**Brief:** Pick out every line of the material below that contains the word "Criminal", and copy each one in full.

**Dataset extract:**
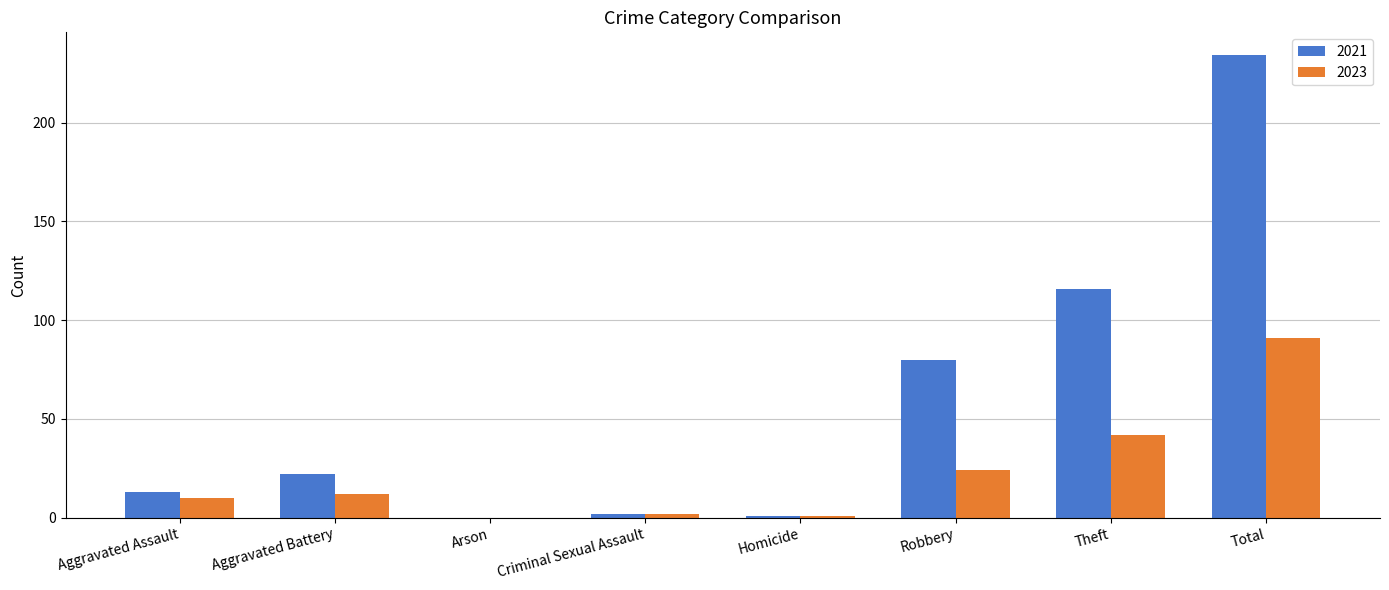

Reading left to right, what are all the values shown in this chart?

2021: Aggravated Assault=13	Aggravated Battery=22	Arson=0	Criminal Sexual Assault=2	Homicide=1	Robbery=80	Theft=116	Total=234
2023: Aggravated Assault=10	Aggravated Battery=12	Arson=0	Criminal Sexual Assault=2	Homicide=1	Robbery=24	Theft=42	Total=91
...
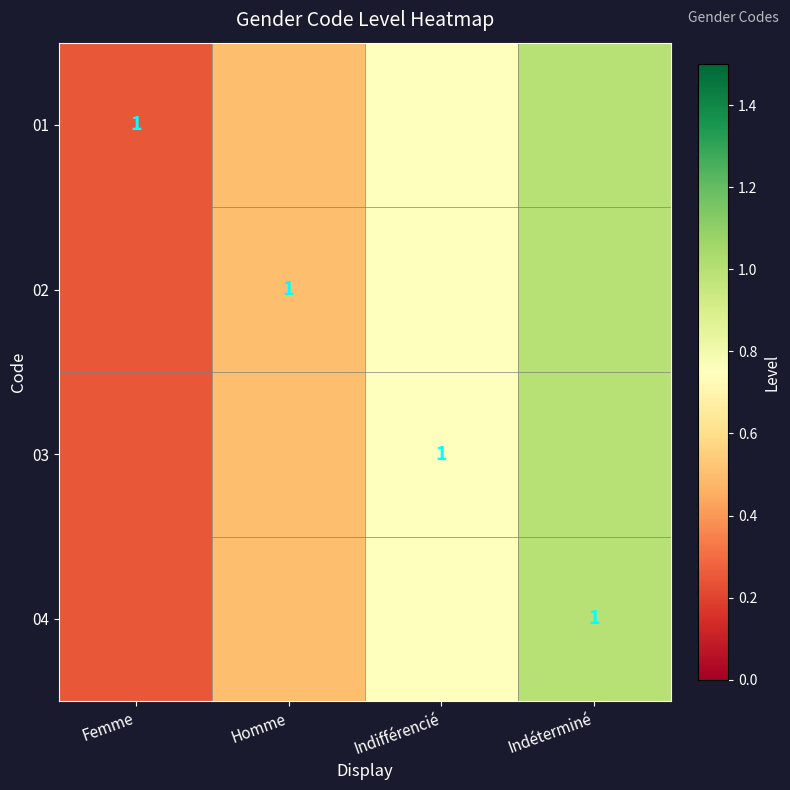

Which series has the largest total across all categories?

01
==
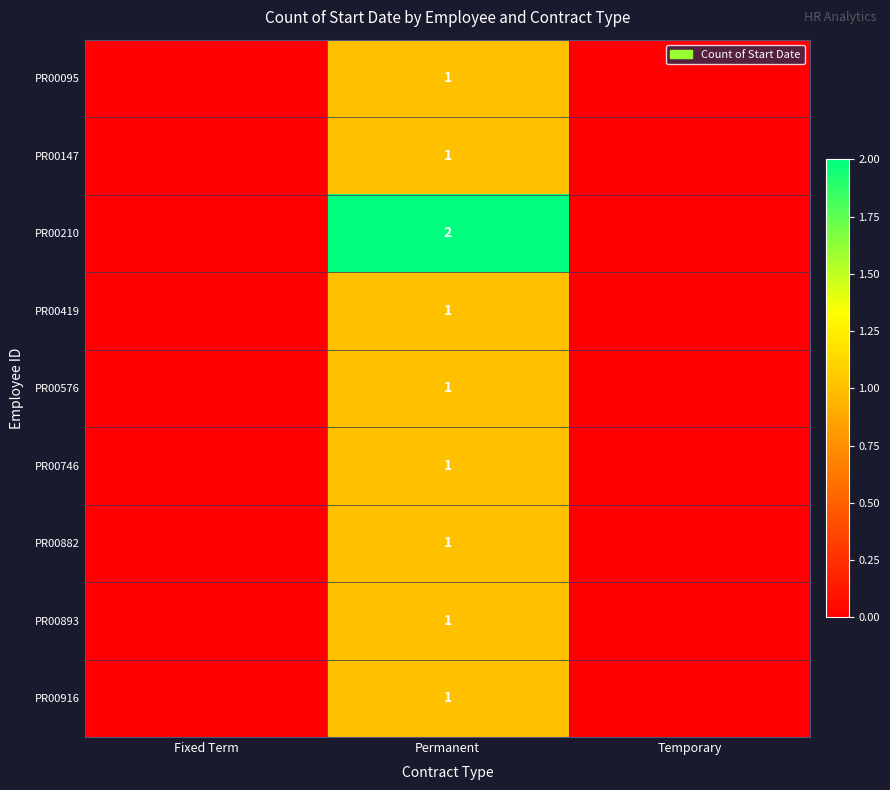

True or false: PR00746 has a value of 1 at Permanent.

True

**Answer to this exercise:**
2021: Aggravated Assault=13	Aggravated Battery=22	Arson=0	Criminal Sexual Assault=2	Homicide=1	Robbery=80	Theft=116	Total=234
2023: Aggravated Assault=10	Aggravated Battery=12	Arson=0	Criminal Sexual Assault=2	Homicide=1	Robbery=24	Theft=42	Total=91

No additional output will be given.